PROBLEM REQUIREMENTS: Retype all the entries word for word, but omit the pictures.

Extracted data entries:
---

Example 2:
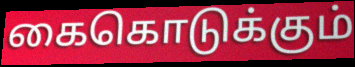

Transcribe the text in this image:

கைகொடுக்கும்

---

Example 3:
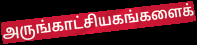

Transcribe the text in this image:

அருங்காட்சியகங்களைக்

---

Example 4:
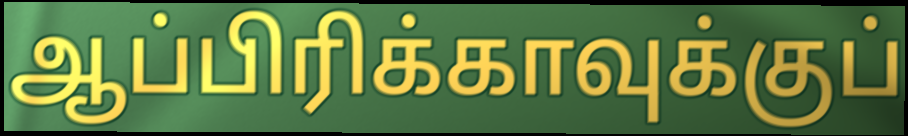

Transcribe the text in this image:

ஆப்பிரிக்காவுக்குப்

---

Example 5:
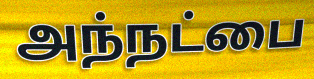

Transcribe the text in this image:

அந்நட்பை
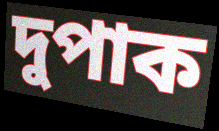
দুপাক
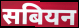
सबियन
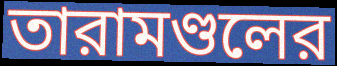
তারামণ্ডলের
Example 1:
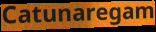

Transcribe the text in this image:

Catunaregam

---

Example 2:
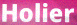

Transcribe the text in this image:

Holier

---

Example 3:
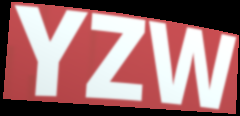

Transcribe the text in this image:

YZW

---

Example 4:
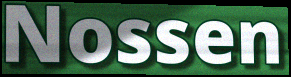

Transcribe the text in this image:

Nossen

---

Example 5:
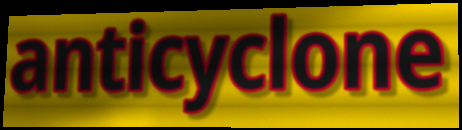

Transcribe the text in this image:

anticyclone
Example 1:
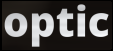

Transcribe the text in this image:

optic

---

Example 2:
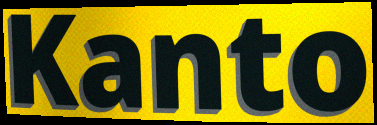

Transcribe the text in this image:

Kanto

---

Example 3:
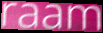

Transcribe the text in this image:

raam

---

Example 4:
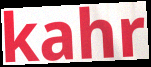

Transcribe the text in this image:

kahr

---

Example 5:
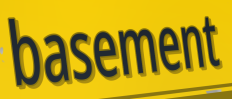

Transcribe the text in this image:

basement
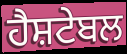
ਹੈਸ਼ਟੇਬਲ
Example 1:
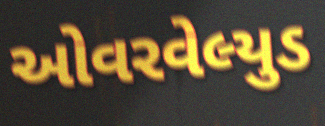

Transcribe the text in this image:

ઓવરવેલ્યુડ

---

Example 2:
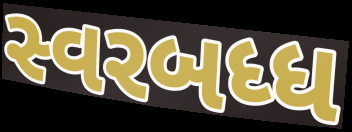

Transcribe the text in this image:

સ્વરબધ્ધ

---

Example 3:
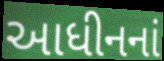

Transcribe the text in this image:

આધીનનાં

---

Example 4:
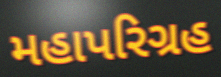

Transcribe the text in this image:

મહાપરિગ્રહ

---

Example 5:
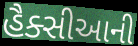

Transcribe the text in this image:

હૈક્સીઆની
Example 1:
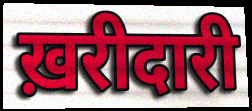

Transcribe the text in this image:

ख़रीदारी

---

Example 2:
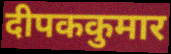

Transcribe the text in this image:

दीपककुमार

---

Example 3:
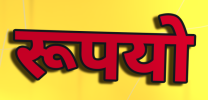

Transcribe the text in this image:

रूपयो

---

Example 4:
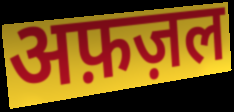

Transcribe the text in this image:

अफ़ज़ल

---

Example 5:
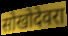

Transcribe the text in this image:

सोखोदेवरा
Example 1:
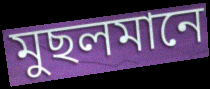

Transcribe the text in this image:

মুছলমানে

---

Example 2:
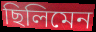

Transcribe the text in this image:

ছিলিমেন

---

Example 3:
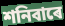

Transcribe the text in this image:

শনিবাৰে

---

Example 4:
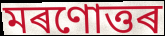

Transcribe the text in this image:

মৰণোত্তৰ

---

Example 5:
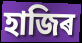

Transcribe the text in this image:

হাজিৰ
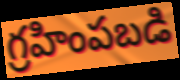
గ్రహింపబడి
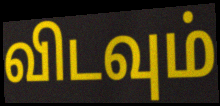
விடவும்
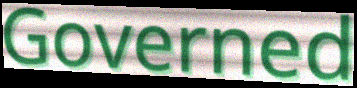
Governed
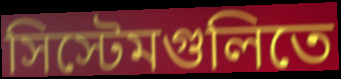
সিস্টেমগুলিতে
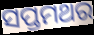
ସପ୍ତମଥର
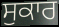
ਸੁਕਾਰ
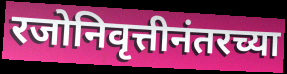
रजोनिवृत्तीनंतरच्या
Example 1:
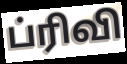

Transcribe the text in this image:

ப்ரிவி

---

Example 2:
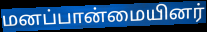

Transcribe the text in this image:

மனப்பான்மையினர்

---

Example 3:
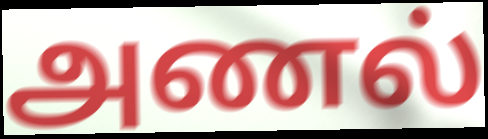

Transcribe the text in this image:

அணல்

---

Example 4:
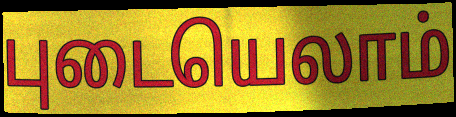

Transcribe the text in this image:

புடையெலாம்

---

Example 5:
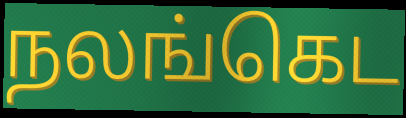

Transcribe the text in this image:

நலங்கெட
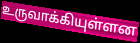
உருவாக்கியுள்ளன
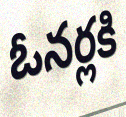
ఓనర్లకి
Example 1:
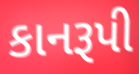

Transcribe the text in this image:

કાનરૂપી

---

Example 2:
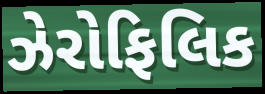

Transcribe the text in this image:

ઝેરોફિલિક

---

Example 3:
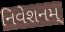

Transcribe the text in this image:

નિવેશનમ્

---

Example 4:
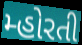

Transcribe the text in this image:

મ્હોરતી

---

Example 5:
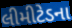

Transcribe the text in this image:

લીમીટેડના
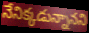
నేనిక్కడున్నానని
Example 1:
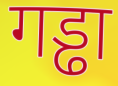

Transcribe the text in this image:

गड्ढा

ANSWER TO THIS PROBLEM:
---

Example 2:

Transcribe the text in this image:

கைகொடுக்கும்

---

Example 3:

Transcribe the text in this image:

அருங்காட்சியகங்களைக்

---

Example 4:

Transcribe the text in this image:

ஆப்பிரிக்காவுக்குப்

---

Example 5:

Transcribe the text in this image:

அந்நட்பை
দুপাক
सबियन
তারামণ্ডলের
Example 1:

Transcribe the text in this image:

Catunaregam

---

Example 2:

Transcribe the text in this image:

Holier

---

Example 3:

Transcribe the text in this image:

YZW

---

Example 4:

Transcribe the text in this image:

Nossen

---

Example 5:

Transcribe the text in this image:

anticyclone
Example 1:

Transcribe the text in this image:

optic

---

Example 2:

Transcribe the text in this image:

Kanto

---

Example 3:

Transcribe the text in this image:

raam

---

Example 4:

Transcribe the text in this image:

kahr

---

Example 5:

Transcribe the text in this image:

basement
ਹੈਸ਼ਟੇਬਲ
Example 1:

Transcribe the text in this image:

ઓવરવેલ્યુડ

---

Example 2:

Transcribe the text in this image:

સ્વરબધ્ધ

---

Example 3:

Transcribe the text in this image:

આધીનનાં

---

Example 4:

Transcribe the text in this image:

મહાપરિગ્રહ

---

Example 5:

Transcribe the text in this image:

હૈક્સીઆની
Example 1:

Transcribe the text in this image:

ख़रीदारी

---

Example 2:

Transcribe the text in this image:

दीपककुमार

---

Example 3:

Transcribe the text in this image:

रूपयो

---

Example 4:

Transcribe the text in this image:

अफ़ज़ल

---

Example 5:

Transcribe the text in this image:

सोखोदेवरा
Example 1:

Transcribe the text in this image:

মুছলমানে

---

Example 2:

Transcribe the text in this image:

ছিলিমেন

---

Example 3:

Transcribe the text in this image:

শনিবাৰে

---

Example 4:

Transcribe the text in this image:

মৰণোত্তৰ

---

Example 5:

Transcribe the text in this image:

হাজিৰ
గ్రహింపబడి
விடவும்
Governed
সিস্টেমগুলিতে
ସପ୍ତମଥର
ਸੁਕਾਰ
रजोनिवृत्तीनंतरच्या
Example 1:

Transcribe the text in this image:

ப்ரிவி

---

Example 2:

Transcribe the text in this image:

மனப்பான்மையினர்

---

Example 3:

Transcribe the text in this image:

அணல்

---

Example 4:

Transcribe the text in this image:

புடையெலாம்

---

Example 5:

Transcribe the text in this image:

நலங்கெட
உருவாக்கியுள்ளன
ఓనర్లకి
Example 1:

Transcribe the text in this image:

કાનરૂપી

---

Example 2:

Transcribe the text in this image:

ઝેરોફિલિક

---

Example 3:

Transcribe the text in this image:

નિવેશનમ્

---

Example 4:

Transcribe the text in this image:

મ્હોરતી

---

Example 5:

Transcribe the text in this image:

લીમીટેડના
నేనిక్కడున్నానని
Example 1:

Transcribe the text in this image:

गड्ढा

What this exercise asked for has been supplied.